The audiobook is also available at all these vendors, and is also free with a 30-day trial membership to Audible.
 

"Not simply about one mission, [Genesis] is also the history of America's quest for the moon... Zimmerman has done a masterful job of tying disparate events together into a solid account of one of America's greatest human triumphs."--San Antonio Express-News

4 comments

  • Col Beausabre

    Is it just me, or is anyone else amazed that we can place something so accurately (from this distance) that it’s in orbit TWELVE MILES (!) from the surface of another celestial body?

  • Edward

    Col Beausabre asked: “Is it just me, or is anyone else amazed that we can place something so accurately (from this distance) that it’s in orbit TWELVE MILES (!) from the surface of another celestial body?

    Well, they make midcourse corrections, so I lost my amazement decades ago.

    On the other hand, some of the mathematics is simple (elliptical orbits) and some is complex (three dimensional differential equations for rendezvous). Plus the spacecraft has to perform correctly after years of aging electronics, radiation bombardment, whatever the limit is for the batteries, and other surprises that come up (Mars Observer failed during a routine midcourse correction on the way to Mars).

    Then there are communication time delays, the unknowns of the destination asteroid (is there debris in the neighborhood?), and changes of plan during arrival because something interesting came up. Changes in the plan are risky, as preset commands may be missed during the changes (SOHO was nearly lost because a previously turned off reaction wheel — changed plan — was not taken into account during a routine maneuver).

    Come to think of it, there are quite a few failures that happen, so it is amazing that we have as many successes as we do.

    Here is a video that helps explain how spacecraft navigate in space:
    https://www.youtube.com/watch?v=YAnxt1YPWbk (17 minutes)

  • lodaya

    Col Beausabre: I am certainly amazed, even if it has happened several times already. One of the amazing things is how they even communicate with the spacecraft. How does it know where it is, after all, there is no GPS out there. See
    hub.jhu.edu/2015/07/17/new-horizons-data-transmission/
    for a writeup on telecommunications at the distance of Pluto.

  • Localfluff

    I miss TESS. It’s supposed to make its perigee end of June right now soon (it’s so quite about it and NASA mission website doesn’t advertise when the first perigee and thus data download will happen). I don’t know how many exoplanet detections it is expected to have gathered on its first run, but in two years it will have found tens of times more exoplanets than are known to date.
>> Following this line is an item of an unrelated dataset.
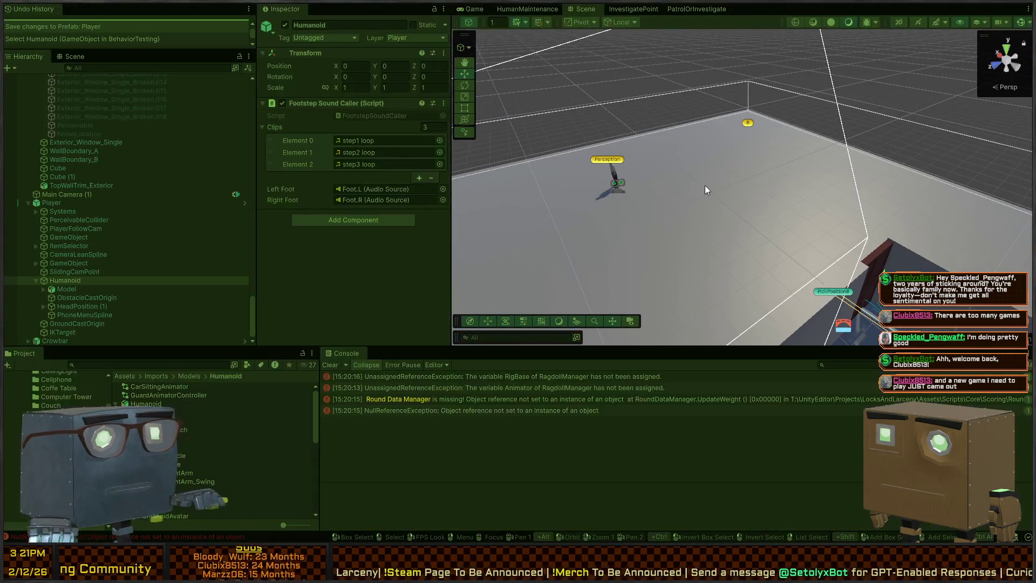
Step: In the running game, walk to the crowbar, steal it with F, then switch to the Scene view
click(659, 147)
key(w)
I’m surprised by the silence before the storm.

    @lodaya
    A press conference with scientists on the Cassini team said that they now know the location of Saturn’s center of gravity to within one mile (it is 1½ million miles away). Some press in the audience asked what that’s good for. “-Astronomers make it their job to know where things are!” Ephemera as they call it since thousands of years.

    Buzz Aldrin took a PhD in astronautics, on the topic of manual visual star navigation. Just as at sea, it is necessary to know where one is and many methods have been developed to do it.